* [Task item] Could you output every record below exactly, leaving out the pictures?

* [Record set]
[Start of Attachment]
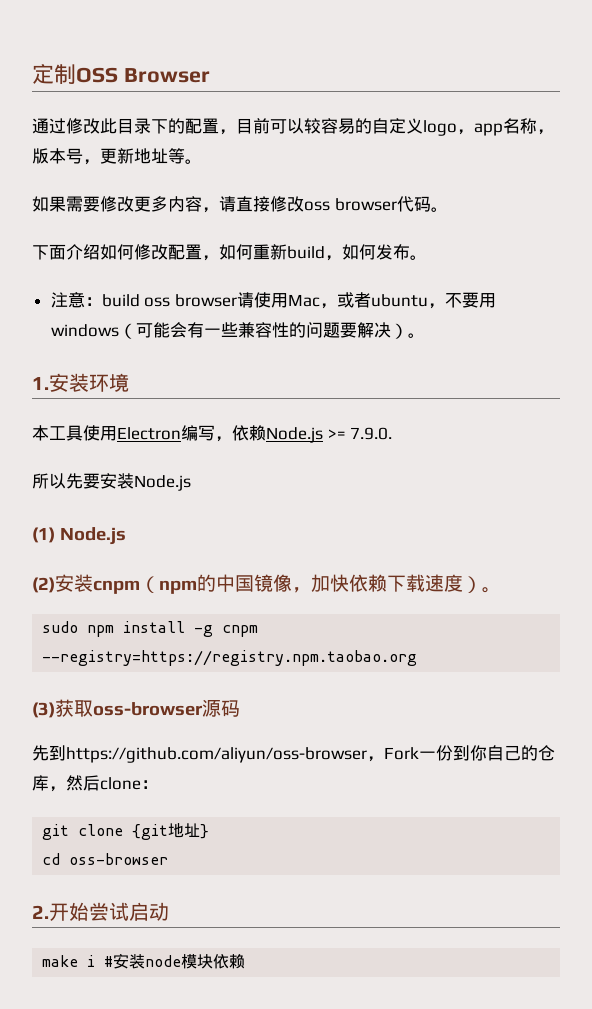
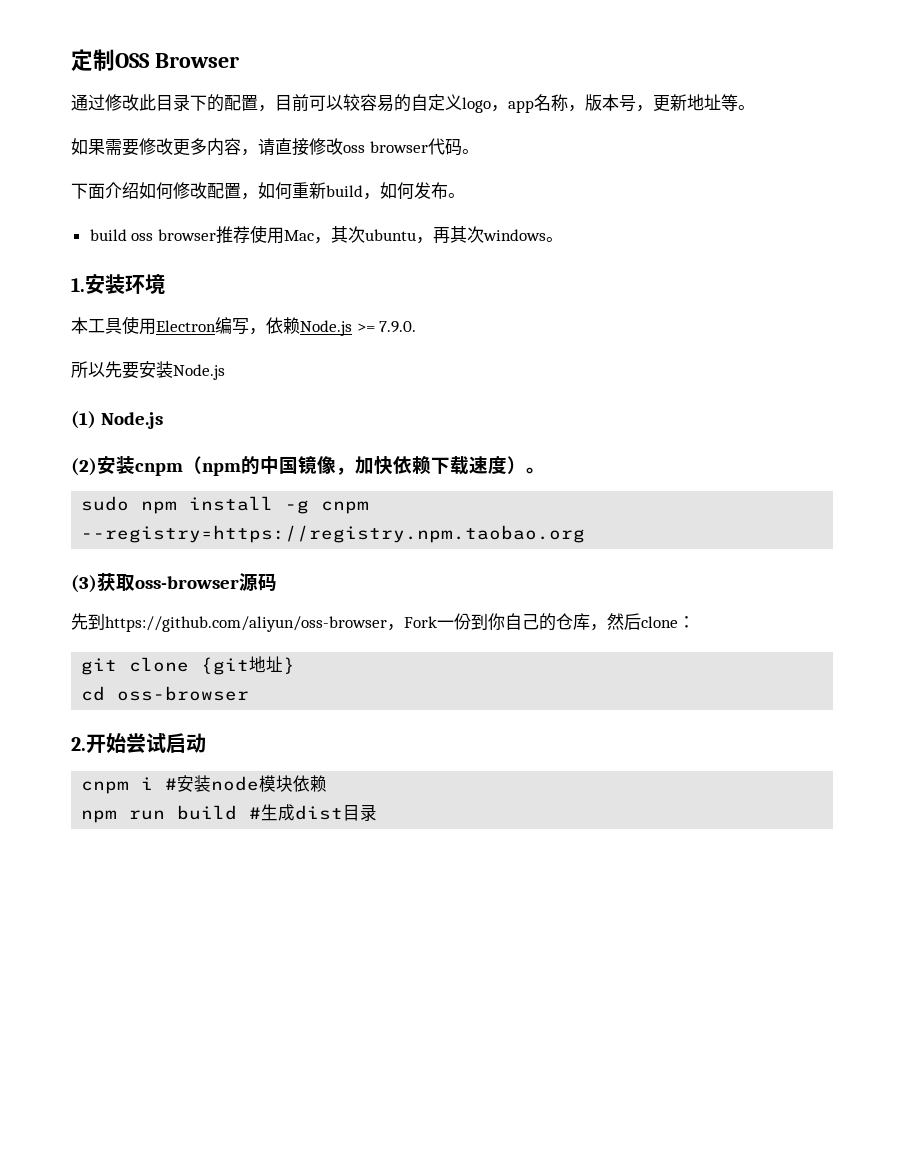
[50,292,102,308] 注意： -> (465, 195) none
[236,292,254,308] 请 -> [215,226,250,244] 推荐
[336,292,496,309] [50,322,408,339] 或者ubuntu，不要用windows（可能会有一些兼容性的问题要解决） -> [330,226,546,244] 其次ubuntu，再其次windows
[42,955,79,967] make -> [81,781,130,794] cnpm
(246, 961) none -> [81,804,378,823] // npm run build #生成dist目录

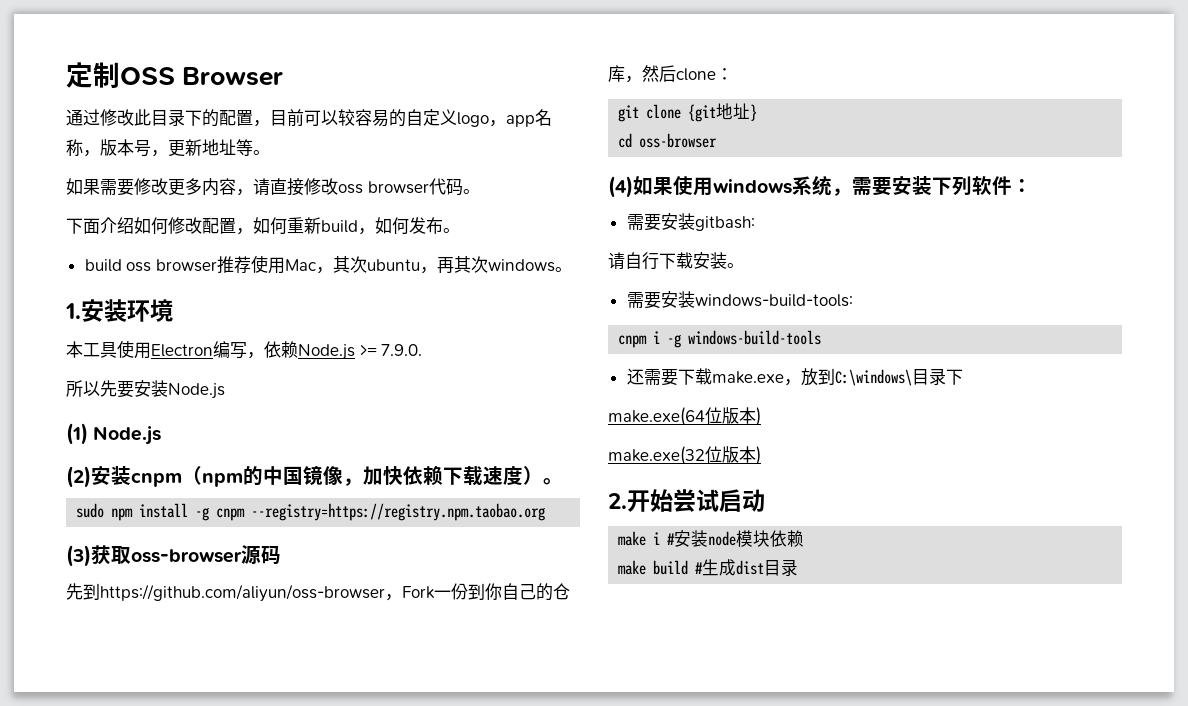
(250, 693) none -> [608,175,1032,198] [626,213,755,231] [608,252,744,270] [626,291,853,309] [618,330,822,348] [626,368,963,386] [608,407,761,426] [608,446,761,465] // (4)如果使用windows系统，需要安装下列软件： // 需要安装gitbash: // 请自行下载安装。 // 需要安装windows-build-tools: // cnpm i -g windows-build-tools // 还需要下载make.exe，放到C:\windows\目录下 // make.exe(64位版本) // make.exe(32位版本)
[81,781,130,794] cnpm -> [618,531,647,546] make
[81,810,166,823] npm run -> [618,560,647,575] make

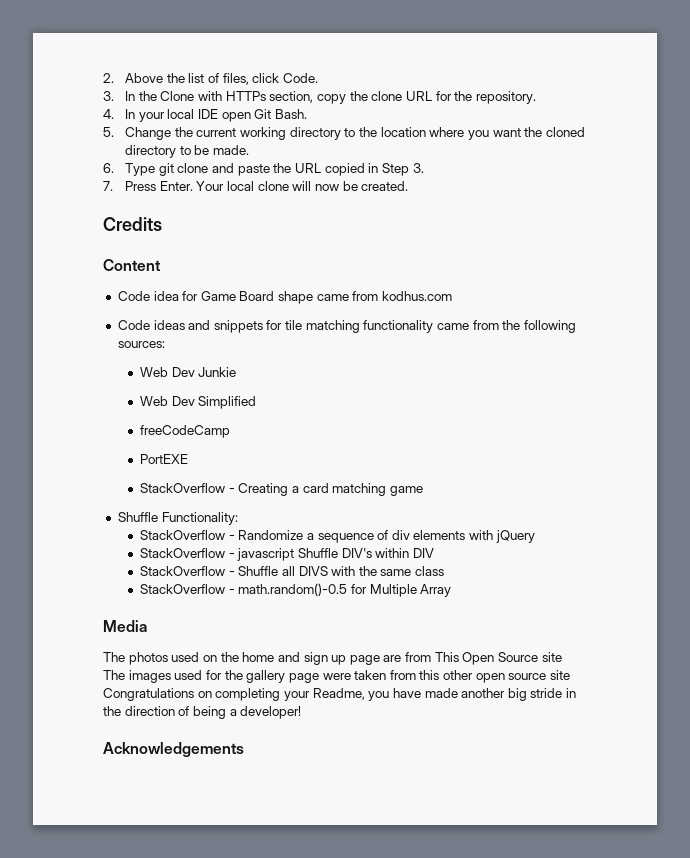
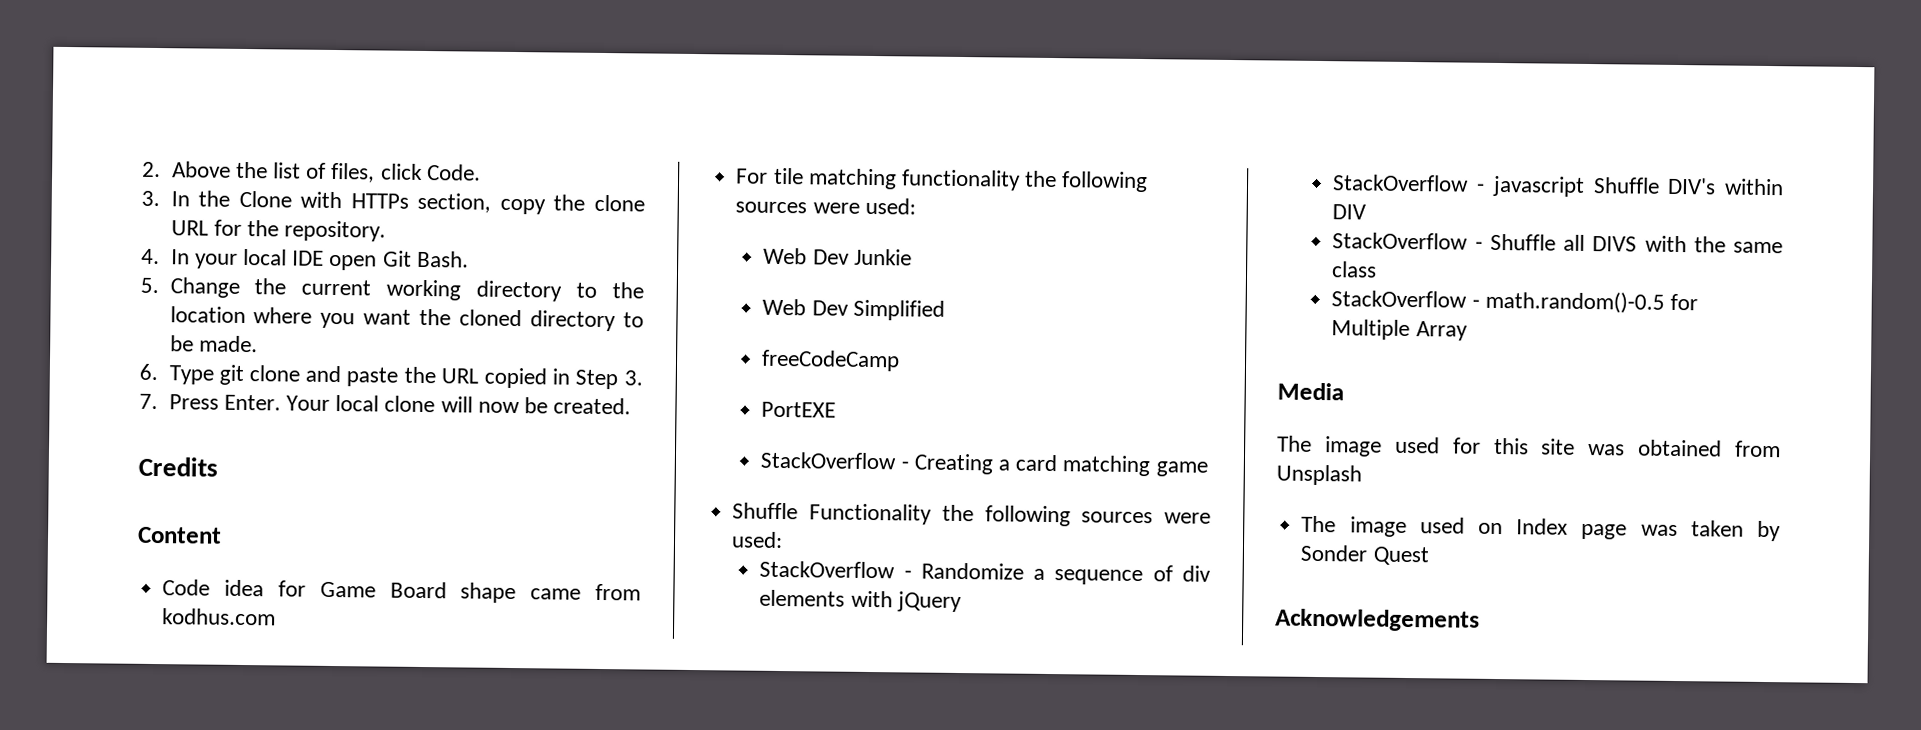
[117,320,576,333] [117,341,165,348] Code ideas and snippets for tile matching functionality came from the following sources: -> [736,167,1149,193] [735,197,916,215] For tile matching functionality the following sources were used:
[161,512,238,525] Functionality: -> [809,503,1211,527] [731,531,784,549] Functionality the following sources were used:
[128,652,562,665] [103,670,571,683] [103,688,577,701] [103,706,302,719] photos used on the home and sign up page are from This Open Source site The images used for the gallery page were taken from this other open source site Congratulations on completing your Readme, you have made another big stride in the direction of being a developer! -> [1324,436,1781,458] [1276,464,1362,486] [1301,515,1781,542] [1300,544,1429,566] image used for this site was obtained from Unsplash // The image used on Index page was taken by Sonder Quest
[End of Attachment]
* [Problem solution]
[50,292,102,308] 注意： -> (465, 195) none
[236,292,254,308] 请 -> [215,226,250,244] 推荐
[336,292,496,309] [50,322,408,339] 或者ubuntu，不要用windows（可能会有一些兼容性的问题要解决） -> [330,226,546,244] 其次ubuntu，再其次windows
[42,955,79,967] make -> [81,781,130,794] cnpm
(246, 961) none -> [81,804,378,823] // npm run build #生成dist目录

(250, 693) none -> [608,175,1032,198] [626,213,755,231] [608,252,744,270] [626,291,853,309] [618,330,822,348] [626,368,963,386] [608,407,761,426] [608,446,761,465] // (4)如果使用windows系统，需要安装下列软件： // 需要安装gitbash: // 请自行下载安装。 // 需要安装windows-build-tools: // cnpm i -g windows-build-tools // 还需要下载make.exe，放到C:\windows\目录下 // make.exe(64位版本) // make.exe(32位版本)
[81,781,130,794] cnpm -> [618,531,647,546] make
[81,810,166,823] npm run -> [618,560,647,575] make

[117,320,576,333] [117,341,165,348] Code ideas and snippets for tile matching functionality came from the following sources: -> [736,167,1149,193] [735,197,916,215] For tile matching functionality the following sources were used:
[161,512,238,525] Functionality: -> [809,503,1211,527] [731,531,784,549] Functionality the following sources were used:
[128,652,562,665] [103,670,571,683] [103,688,577,701] [103,706,302,719] photos used on the home and sign up page are from This Open Source site The images used for the gallery page were taken from this other open source site Congratulations on completing your Readme, you have made another big stride in the direction of being a developer! -> [1324,436,1781,458] [1276,464,1362,486] [1301,515,1781,542] [1300,544,1429,566] image used for this site was obtained from Unsplash // The image used on Index page was taken by Sonder Quest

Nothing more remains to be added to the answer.